Minister of Agriculture, Irrigation and Water Development George Chaponda said this on Tuesday when he toured maize fields at Nchalo Illovo is growing on a contract.
“We approached Illovo to help government grow maize after it was noted that we need more maize grown locally and they agreed to use part of their land for that.
“However, in the long run we are entering into an arrangement with them and chiefs in the area for people to be given land to be utilised for growing various crops on rotation,” he said.
Chaponda added that government has also liberalised markets for maize exportation, saying this means there are two guaranteed markets for the farmers.
Amid a food shortage that is estimated to affect over 6.5 million Malawians, government reached out to the private sector to produce irrigated maize for sale to government to fill the strategic grain reserves.
In the 2016/17 National Budget, Minister of Finance, Economic Planning and Development Goodall Gondwe allocated K35.5 billion for procurement of maize both locally and abroad, out of which K6 billion was meant for winter cropping by private sector and large-scale farmers.

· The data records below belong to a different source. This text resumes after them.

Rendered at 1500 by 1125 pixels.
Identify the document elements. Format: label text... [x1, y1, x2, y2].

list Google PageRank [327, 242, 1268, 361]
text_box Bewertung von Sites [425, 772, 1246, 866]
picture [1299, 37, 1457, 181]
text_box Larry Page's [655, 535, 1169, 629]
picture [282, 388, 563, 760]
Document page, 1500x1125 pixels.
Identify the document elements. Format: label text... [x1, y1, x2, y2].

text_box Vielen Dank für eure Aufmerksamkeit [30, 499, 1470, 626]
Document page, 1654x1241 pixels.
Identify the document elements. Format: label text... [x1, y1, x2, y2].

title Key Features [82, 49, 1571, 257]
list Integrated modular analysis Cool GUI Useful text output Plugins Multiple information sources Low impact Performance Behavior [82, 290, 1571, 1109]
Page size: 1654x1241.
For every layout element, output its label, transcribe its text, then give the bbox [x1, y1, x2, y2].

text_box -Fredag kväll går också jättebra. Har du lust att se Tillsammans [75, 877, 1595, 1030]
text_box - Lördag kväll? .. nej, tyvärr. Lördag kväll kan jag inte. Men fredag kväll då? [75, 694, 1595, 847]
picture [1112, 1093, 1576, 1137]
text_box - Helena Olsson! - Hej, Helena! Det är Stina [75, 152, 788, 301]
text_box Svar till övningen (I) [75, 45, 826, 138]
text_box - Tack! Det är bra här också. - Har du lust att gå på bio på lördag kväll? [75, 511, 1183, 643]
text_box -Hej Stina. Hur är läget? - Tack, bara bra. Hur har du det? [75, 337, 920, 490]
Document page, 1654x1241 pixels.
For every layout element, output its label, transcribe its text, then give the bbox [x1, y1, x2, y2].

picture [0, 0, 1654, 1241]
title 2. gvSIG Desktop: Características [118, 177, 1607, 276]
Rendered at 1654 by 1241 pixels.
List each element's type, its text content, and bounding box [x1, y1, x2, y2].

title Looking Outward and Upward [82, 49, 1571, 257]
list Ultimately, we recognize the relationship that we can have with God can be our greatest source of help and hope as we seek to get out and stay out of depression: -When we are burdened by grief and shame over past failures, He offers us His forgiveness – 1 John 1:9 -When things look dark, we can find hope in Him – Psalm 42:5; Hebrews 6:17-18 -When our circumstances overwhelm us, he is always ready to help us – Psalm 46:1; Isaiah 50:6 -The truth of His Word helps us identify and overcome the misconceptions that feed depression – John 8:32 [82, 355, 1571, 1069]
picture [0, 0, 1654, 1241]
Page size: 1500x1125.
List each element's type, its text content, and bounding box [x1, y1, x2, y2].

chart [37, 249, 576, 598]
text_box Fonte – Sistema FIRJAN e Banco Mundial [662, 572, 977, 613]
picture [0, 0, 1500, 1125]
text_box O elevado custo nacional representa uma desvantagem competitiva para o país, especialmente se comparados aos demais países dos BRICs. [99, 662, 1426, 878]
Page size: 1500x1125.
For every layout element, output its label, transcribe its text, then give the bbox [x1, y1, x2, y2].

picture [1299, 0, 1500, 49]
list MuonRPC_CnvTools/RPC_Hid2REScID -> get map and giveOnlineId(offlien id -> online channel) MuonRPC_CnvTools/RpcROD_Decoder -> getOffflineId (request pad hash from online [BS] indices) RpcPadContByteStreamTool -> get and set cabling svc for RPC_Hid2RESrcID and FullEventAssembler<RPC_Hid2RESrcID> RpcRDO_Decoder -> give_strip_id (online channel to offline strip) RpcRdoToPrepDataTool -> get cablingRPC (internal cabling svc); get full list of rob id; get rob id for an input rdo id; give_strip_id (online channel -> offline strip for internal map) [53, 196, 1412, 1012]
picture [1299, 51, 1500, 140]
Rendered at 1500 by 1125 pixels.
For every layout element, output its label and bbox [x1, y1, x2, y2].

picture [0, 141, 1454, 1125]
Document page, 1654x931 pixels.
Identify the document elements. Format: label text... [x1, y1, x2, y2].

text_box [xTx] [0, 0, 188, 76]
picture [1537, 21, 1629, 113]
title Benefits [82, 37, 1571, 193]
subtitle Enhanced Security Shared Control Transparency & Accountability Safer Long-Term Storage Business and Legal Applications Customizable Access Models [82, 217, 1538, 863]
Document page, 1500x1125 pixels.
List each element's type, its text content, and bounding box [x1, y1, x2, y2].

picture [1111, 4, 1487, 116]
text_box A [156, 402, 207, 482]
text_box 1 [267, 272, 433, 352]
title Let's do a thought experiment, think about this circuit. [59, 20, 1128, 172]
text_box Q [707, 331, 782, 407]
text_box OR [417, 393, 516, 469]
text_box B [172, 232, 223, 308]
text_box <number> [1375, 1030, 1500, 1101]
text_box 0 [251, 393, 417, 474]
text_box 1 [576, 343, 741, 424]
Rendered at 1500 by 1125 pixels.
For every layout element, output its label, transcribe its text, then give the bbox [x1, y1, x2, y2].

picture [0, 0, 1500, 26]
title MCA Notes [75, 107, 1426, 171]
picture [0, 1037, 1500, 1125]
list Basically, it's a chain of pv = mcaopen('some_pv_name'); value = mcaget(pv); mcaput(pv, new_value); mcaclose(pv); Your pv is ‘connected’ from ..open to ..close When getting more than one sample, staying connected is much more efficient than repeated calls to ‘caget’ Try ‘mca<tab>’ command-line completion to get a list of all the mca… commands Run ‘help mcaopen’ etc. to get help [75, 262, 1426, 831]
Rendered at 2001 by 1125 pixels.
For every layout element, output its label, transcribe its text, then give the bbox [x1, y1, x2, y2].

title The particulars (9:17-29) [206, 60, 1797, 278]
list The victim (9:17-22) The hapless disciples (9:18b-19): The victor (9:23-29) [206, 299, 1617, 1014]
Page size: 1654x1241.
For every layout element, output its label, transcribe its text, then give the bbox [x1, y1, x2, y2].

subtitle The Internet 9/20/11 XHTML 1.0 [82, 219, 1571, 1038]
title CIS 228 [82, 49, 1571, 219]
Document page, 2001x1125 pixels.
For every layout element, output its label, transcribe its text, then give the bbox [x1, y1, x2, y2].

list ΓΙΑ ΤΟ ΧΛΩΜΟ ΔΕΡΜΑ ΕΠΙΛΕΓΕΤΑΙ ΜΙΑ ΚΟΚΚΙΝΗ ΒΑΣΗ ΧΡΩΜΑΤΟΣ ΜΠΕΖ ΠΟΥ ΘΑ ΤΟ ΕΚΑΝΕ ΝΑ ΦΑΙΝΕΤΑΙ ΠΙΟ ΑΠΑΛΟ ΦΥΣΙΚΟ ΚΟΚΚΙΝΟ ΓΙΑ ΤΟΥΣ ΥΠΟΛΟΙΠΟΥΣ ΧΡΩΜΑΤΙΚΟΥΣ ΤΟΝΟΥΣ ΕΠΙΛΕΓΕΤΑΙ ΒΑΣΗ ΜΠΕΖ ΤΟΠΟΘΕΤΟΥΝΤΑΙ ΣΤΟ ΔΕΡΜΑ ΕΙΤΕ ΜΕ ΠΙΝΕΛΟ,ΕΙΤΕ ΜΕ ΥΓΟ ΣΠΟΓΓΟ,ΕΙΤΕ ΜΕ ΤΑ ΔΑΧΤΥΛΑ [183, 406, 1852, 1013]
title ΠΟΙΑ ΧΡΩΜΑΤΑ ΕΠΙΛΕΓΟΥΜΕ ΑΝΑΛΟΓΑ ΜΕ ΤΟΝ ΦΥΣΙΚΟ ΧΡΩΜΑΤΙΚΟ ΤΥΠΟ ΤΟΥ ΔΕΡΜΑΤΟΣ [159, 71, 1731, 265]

However, government has been non-committal on the cost-sharing with the private sector to grow the grain to offset this year’s food deficit.
In his brief presentation to Chaponda at Nchalo offices, Illovo’s technical field manager responsible for agronomy Peter Chiipanthenga said they are yet to plant maize on some fields as they are waiting for finalisation of funding.
He said the estate has planted maize on 278 hectares and 227 hectares are still bare.